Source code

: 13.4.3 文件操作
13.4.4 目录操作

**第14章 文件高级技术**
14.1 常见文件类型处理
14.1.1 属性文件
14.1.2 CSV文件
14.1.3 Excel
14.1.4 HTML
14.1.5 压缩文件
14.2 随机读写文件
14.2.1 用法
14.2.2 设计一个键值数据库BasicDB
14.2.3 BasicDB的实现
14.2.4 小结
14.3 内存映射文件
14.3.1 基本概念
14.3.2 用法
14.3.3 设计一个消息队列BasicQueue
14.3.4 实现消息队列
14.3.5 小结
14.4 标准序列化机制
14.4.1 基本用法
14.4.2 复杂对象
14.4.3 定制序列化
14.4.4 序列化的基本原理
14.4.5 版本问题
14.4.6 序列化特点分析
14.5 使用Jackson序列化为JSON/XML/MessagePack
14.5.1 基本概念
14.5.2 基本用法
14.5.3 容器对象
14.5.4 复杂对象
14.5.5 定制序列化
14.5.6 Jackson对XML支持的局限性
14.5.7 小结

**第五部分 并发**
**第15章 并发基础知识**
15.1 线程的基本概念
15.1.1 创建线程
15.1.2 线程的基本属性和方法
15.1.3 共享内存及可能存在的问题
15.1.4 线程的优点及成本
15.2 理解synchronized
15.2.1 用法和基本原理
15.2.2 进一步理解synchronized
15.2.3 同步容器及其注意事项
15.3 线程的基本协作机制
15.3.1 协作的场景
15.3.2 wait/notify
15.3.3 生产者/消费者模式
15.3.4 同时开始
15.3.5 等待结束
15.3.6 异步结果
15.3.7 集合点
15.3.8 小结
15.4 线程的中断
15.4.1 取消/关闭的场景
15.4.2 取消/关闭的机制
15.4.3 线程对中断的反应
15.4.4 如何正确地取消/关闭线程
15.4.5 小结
■ ■ ■
### EXERCISE PROMPT
Write out, word for word, the line that contains "14.4.3 定制序列化" and every line after it through the last line of the listing.

### FINAL ANSWER
14.4.3 定制序列化
14.4.4 序列化的基本原理
14.4.5 版本问题
14.4.6 序列化特点分析
14.5 使用Jackson序列化为JSON/XML/MessagePack
14.5.1 基本概念
14.5.2 基本用法
14.5.3 容器对象
14.5.4 复杂对象
14.5.5 定制序列化
14.5.6 Jackson对XML支持的局限性
14.5.7 小结

**第五部分 并发**
**第15章 并发基础知识**
15.1 线程的基本概念
15.1.1 创建线程
15.1.2 线程的基本属性和方法
15.1.3 共享内存及可能存在的问题
15.1.4 线程的优点及成本
15.2 理解synchronized
15.2.1 用法和基本原理
15.2.2 进一步理解synchronized
15.2.3 同步容器及其注意事项
15.3 线程的基本协作机制
15.3.1 协作的场景
15.3.2 wait/notify
15.3.3 生产者/消费者模式
15.3.4 同时开始
15.3.5 等待结束
15.3.6 异步结果
15.3.7 集合点
15.3.8 小结
15.4 线程的中断
15.4.1 取消/关闭的场景
15.4.2 取消/关闭的机制
15.4.3 线程对中断的反应
15.4.4 如何正确地取消/关闭线程
15.4.5 小结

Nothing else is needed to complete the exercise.